Tension woes simple mass problem

[veitch]

I thought I had this stuff figured out, but my answer is wrong. Any tips?
Thanks

Homework Statement

A sign hangs precariously from your prof's office door. Calculate the magnitude of the tension in string 1 if theta-1 = 26.10degrees, theta-2 = 54.87degrees, and the mass of the sign is 6.50 kg.

http://img89.imageshack.us/img89/1089/prob05signly6.th.gif http://g.imageshack.us/thpix.php

Homework Equations

\sumF_x = T_1x - T_2x = 0
\sumF_y = T_1y + T_2y - F_g = 0
F_g = mg

The Attempt at a Solution

X components:

T_1x = T₁ Cos 26.1
T_2x = T₂ Cos 54.87

Y components:

T_1y = T₁ Sin 26.1
T_2y = T₂ Sin 54.87

\sumF_x = T₁Cos 26.1 - T₂Cos 54.87 = 0
So...
T₁Cos 26.1 = T₂Cos 54.87
T₁ = T₂(Cos 54.87/Cos 26.1)

and

\sumF = T₁Sin 26.1 + T₂ Sin 54.87 = (6.5 kg)(9.8 m/s²)

Then I tried plugging that T₁ in there...

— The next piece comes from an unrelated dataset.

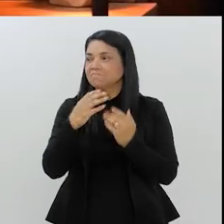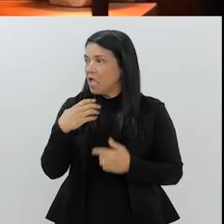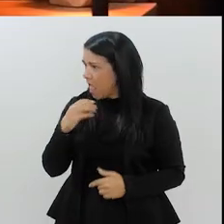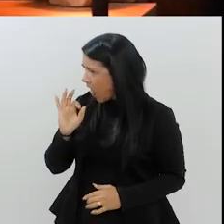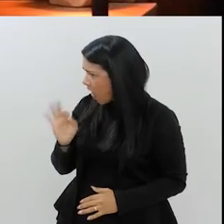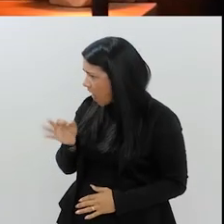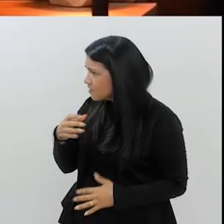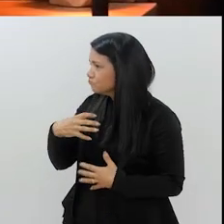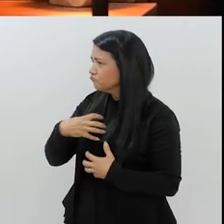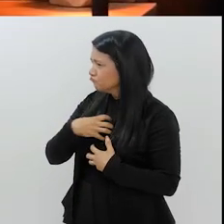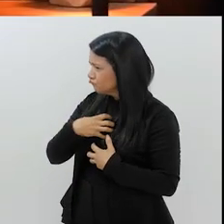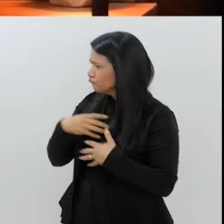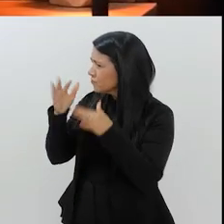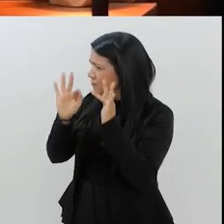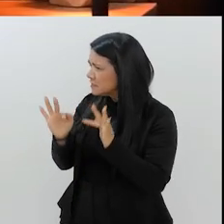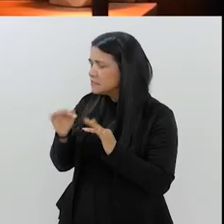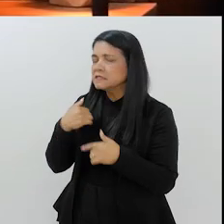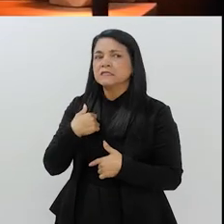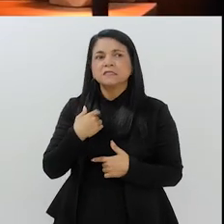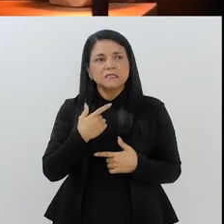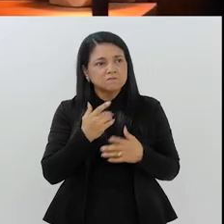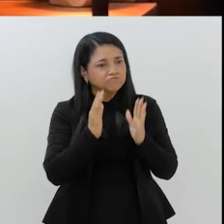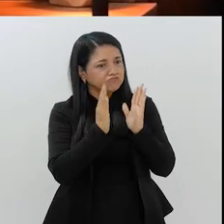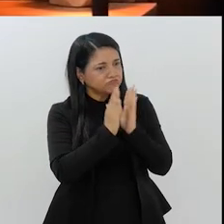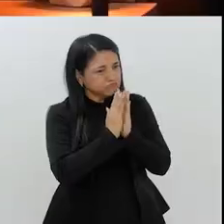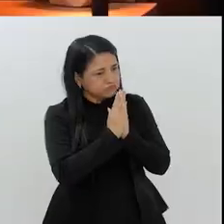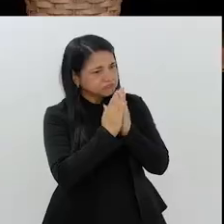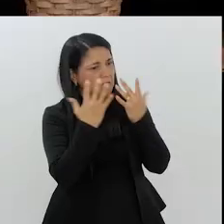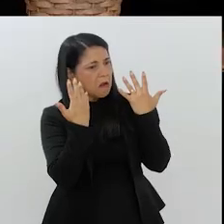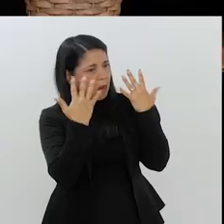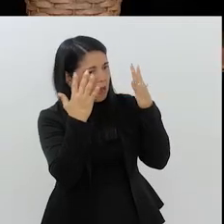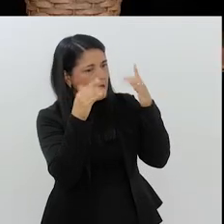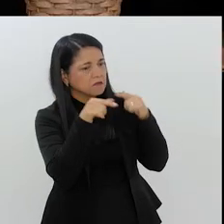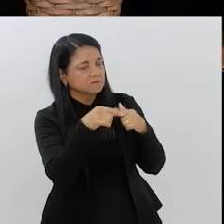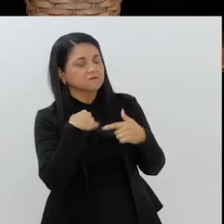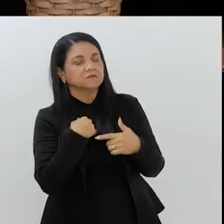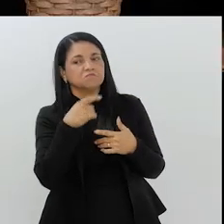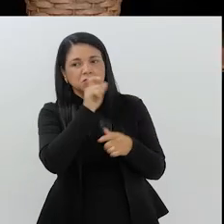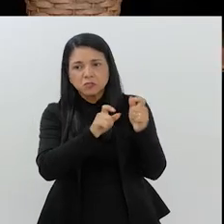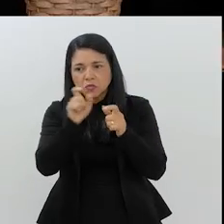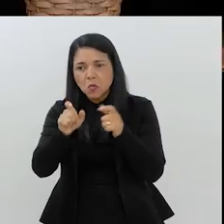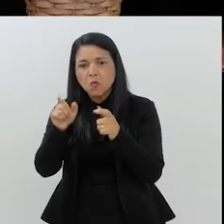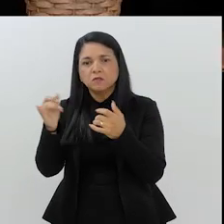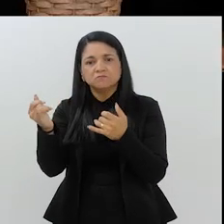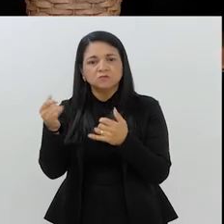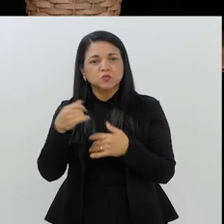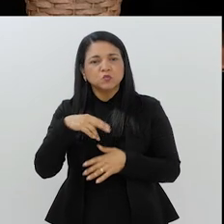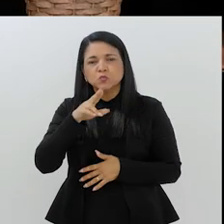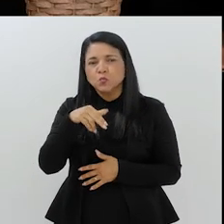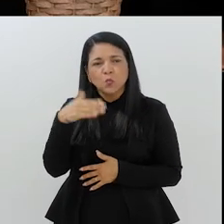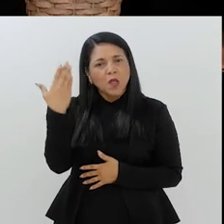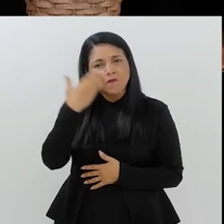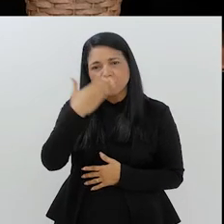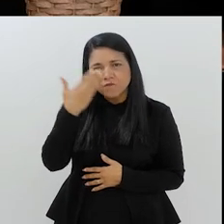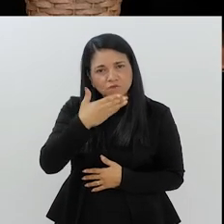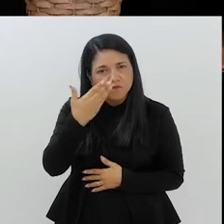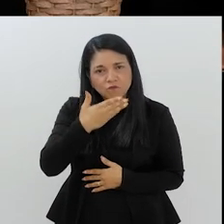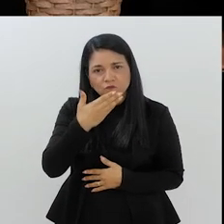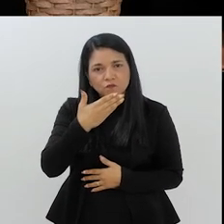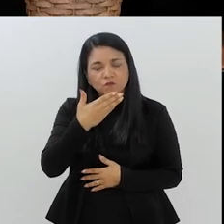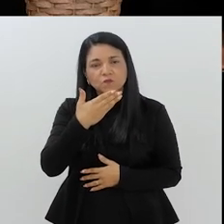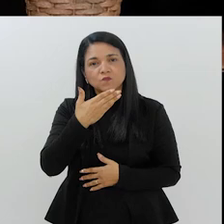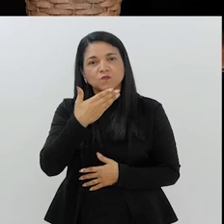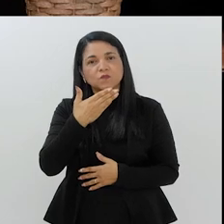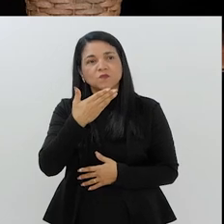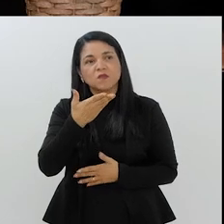Fiquei feliz. Muito. Muito mesmo. Como as pessoas falaram bem, eles nunca tinham visto uma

T₂(Cos 54.87/Cos 26.1)Sin 26.1 + T₂Sin 54.87 = 24.7 N
T₂(0.6408)Sin 26.1 + T₂Sin 54.87 = 24.7 N
T₂(0.2819) + T₂(0.8178) = 24.7 N
T₂(0.2819 + 0.8178) = 24.7 N
T₂ = 22.5 N

I can't attempt any more solutions as the assignment was due 20 minutes ago (it's online)... but I did poorly on my midterm yesterday so I really need to get a better understand of the material before it's too late... any advice would be greatly appreciated!

 

[Doc Al]

\sumF = T₁Sin 26.1 + T₂ Sin 54.87 = (6.5 kg)(9.8 m/s²)

Then I tried plugging that T₁ in there...

T₂(Cos 54.87/Cos 26.1)Sin 26.1 + T₂Sin 54.87 = 24.7 N

Your method looks fine, just be careful with the arithmetic: 6.5*9.8 ≠ 24.7.